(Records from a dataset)

----------

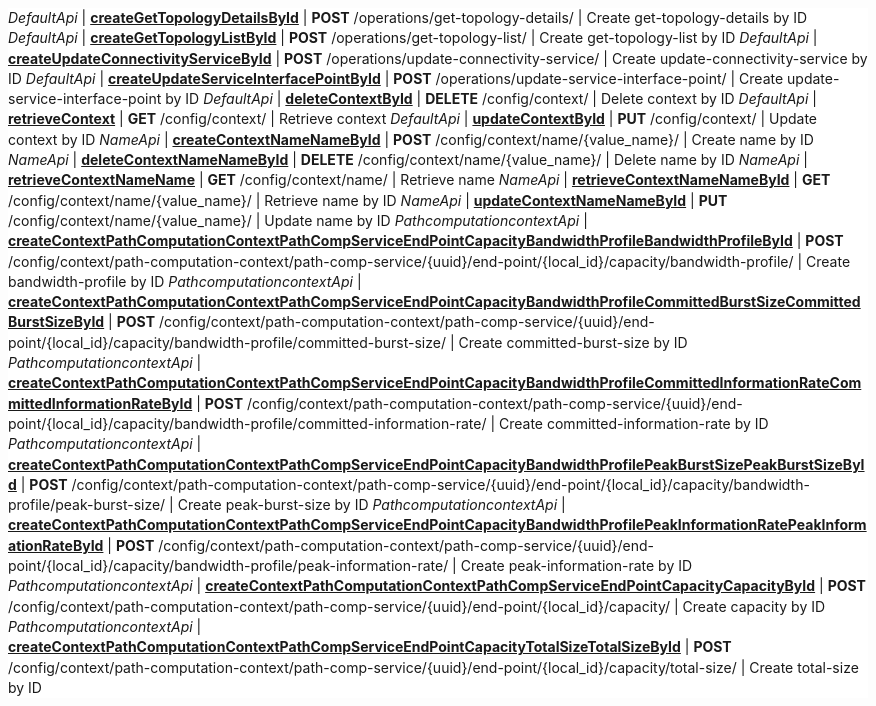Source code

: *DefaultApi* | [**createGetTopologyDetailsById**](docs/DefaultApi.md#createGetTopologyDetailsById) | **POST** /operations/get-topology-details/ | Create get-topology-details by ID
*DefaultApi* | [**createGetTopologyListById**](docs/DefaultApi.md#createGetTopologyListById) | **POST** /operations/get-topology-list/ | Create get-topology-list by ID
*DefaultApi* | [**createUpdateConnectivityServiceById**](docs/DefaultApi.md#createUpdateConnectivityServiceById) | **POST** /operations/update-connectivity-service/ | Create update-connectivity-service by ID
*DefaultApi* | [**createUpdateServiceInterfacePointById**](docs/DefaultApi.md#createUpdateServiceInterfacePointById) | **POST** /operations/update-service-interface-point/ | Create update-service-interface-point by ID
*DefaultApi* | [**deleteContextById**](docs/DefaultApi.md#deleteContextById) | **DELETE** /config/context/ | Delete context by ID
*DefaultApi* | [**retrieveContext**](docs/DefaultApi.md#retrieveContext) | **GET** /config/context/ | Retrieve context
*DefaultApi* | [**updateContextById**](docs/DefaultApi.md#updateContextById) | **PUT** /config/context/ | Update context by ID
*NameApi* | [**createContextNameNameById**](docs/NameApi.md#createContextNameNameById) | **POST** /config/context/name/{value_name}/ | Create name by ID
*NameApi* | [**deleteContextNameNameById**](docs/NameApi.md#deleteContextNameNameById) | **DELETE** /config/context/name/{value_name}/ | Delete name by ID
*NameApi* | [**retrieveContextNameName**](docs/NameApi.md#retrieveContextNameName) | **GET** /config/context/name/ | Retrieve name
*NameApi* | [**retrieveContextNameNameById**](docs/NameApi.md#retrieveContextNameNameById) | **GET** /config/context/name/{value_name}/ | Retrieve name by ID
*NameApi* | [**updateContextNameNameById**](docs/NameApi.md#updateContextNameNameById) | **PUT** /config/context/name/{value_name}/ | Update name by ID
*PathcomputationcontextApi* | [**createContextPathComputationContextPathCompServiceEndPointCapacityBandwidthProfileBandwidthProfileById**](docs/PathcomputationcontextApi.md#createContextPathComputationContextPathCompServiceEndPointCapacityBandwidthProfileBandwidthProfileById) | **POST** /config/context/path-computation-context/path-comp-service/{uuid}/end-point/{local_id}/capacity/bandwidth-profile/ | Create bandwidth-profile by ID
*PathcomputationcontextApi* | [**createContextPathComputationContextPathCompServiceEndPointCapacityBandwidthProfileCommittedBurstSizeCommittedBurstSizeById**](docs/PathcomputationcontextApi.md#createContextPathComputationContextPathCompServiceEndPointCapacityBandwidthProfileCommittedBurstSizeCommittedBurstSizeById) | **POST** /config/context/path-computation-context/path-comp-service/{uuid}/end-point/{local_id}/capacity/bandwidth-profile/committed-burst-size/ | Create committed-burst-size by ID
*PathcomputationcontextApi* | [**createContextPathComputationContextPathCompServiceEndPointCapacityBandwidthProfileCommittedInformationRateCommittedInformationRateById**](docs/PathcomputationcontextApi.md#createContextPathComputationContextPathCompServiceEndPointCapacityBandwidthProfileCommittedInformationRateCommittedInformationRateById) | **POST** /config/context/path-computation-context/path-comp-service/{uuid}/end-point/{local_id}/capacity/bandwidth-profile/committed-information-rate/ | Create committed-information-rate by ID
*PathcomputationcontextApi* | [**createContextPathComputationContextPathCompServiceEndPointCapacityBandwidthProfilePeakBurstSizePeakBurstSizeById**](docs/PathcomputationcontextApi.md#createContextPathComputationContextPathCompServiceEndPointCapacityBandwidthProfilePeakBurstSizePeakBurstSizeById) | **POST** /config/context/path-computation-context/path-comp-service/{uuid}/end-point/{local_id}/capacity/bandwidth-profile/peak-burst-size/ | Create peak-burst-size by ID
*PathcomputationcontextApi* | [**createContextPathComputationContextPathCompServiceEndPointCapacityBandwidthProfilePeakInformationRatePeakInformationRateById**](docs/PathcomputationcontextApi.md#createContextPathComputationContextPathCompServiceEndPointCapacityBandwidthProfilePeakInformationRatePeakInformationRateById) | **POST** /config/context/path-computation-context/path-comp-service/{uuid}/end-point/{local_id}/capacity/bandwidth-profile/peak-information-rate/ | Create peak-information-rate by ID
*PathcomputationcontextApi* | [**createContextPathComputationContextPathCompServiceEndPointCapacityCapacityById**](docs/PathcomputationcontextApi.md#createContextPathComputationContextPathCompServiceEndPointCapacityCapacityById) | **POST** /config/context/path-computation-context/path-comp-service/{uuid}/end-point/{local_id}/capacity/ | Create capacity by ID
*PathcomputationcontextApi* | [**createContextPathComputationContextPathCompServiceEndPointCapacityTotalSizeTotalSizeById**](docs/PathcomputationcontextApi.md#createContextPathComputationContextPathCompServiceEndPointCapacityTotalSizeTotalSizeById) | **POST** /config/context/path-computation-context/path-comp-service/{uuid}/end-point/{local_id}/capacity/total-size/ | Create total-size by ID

----------

## Exercise requirements:
Output every record above exactly as written, but skip the pictures.

## Answer for this exercise:
Source code

: *DefaultApi* | [**createGetTopologyDetailsById**](docs/DefaultApi.md#createGetTopologyDetailsById) | **POST** /operations/get-topology-details/ | Create get-topology-details by ID
*DefaultApi* | [**createGetTopologyListById**](docs/DefaultApi.md#createGetTopologyListById) | **POST** /operations/get-topology-list/ | Create get-topology-list by ID
*DefaultApi* | [**createUpdateConnectivityServiceById**](docs/DefaultApi.md#createUpdateConnectivityServiceById) | **POST** /operations/update-connectivity-service/ | Create update-connectivity-service by ID
*DefaultApi* | [**createUpdateServiceInterfacePointById**](docs/DefaultApi.md#createUpdateServiceInterfacePointById) | **POST** /operations/update-service-interface-point/ | Create update-service-interface-point by ID
*DefaultApi* | [**deleteContextById**](docs/DefaultApi.md#deleteContextById) | **DELETE** /config/context/ | Delete context by ID
*DefaultApi* | [**retrieveContext**](docs/DefaultApi.md#retrieveContext) | **GET** /config/context/ | Retrieve context
*DefaultApi* | [**updateContextById**](docs/DefaultApi.md#updateContextById) | **PUT** /config/context/ | Update context by ID
*NameApi* | [**createContextNameNameById**](docs/NameApi.md#createContextNameNameById) | **POST** /config/context/name/{value_name}/ | Create name by ID
*NameApi* | [**deleteContextNameNameById**](docs/NameApi.md#deleteContextNameNameById) | **DELETE** /config/context/name/{value_name}/ | Delete name by ID
*NameApi* | [**retrieveContextNameName**](docs/NameApi.md#retrieveContextNameName) | **GET** /config/context/name/ | Retrieve name
*NameApi* | [**retrieveContextNameNameById**](docs/NameApi.md#retrieveContextNameNameById) | **GET** /config/context/name/{value_name}/ | Retrieve name by ID
*NameApi* | [**updateContextNameNameById**](docs/NameApi.md#updateContextNameNameById) | **PUT** /config/context/name/{value_name}/ | Update name by ID
*PathcomputationcontextApi* | [**createContextPathComputationContextPathCompServiceEndPointCapacityBandwidthProfileBandwidthProfileById**](docs/PathcomputationcontextApi.md#createContextPathComputationContextPathCompServiceEndPointCapacityBandwidthProfileBandwidthProfileById) | **POST** /config/context/path-computation-context/path-comp-service/{uuid}/end-point/{local_id}/capacity/bandwidth-profile/ | Create bandwidth-profile by ID
*PathcomputationcontextApi* | [**createContextPathComputationContextPathCompServiceEndPointCapacityBandwidthProfileCommittedBurstSizeCommittedBurstSizeById**](docs/PathcomputationcontextApi.md#createContextPathComputationContextPathCompServiceEndPointCapacityBandwidthProfileCommittedBurstSizeCommittedBurstSizeById) | **POST** /config/context/path-computation-context/path-comp-service/{uuid}/end-point/{local_id}/capacity/bandwidth-profile/committed-burst-size/ | Create committed-burst-size by ID
*PathcomputationcontextApi* | [**createContextPathComputationContextPathCompServiceEndPointCapacityBandwidthProfileCommittedInformationRateCommittedInformationRateById**](docs/PathcomputationcontextApi.md#createContextPathComputationContextPathCompServiceEndPointCapacityBandwidthProfileCommittedInformationRateCommittedInformationRateById) | **POST** /config/context/path-computation-context/path-comp-service/{uuid}/end-point/{local_id}/capacity/bandwidth-profile/committed-information-rate/ | Create committed-information-rate by ID
*PathcomputationcontextApi* | [**createContextPathComputationContextPathCompServiceEndPointCapacityBandwidthProfilePeakBurstSizePeakBurstSizeById**](docs/PathcomputationcontextApi.md#createContextPathComputationContextPathCompServiceEndPointCapacityBandwidthProfilePeakBurstSizePeakBurstSizeById) | **POST** /config/context/path-computation-context/path-comp-service/{uuid}/end-point/{local_id}/capacity/bandwidth-profile/peak-burst-size/ | Create peak-burst-size by ID
*PathcomputationcontextApi* | [**createContextPathComputationContextPathCompServiceEndPointCapacityBandwidthProfilePeakInformationRatePeakInformationRateById**](docs/PathcomputationcontextApi.md#createContextPathComputationContextPathCompServiceEndPointCapacityBandwidthProfilePeakInformationRatePeakInformationRateById) | **POST** /config/context/path-computation-context/path-comp-service/{uuid}/end-point/{local_id}/capacity/bandwidth-profile/peak-information-rate/ | Create peak-information-rate by ID
*PathcomputationcontextApi* | [**createContextPathComputationContextPathCompServiceEndPointCapacityCapacityById**](docs/PathcomputationcontextApi.md#createContextPathComputationContextPathCompServiceEndPointCapacityCapacityById) | **POST** /config/context/path-computation-context/path-comp-service/{uuid}/end-point/{local_id}/capacity/ | Create capacity by ID
*PathcomputationcontextApi* | [**createContextPathComputationContextPathCompServiceEndPointCapacityTotalSizeTotalSizeById**](docs/PathcomputationcontextApi.md#createContextPathComputationContextPathCompServiceEndPointCapacityTotalSizeTotalSizeById) | **POST** /config/context/path-computation-context/path-comp-service/{uuid}/end-point/{local_id}/capacity/total-size/ | Create total-size by ID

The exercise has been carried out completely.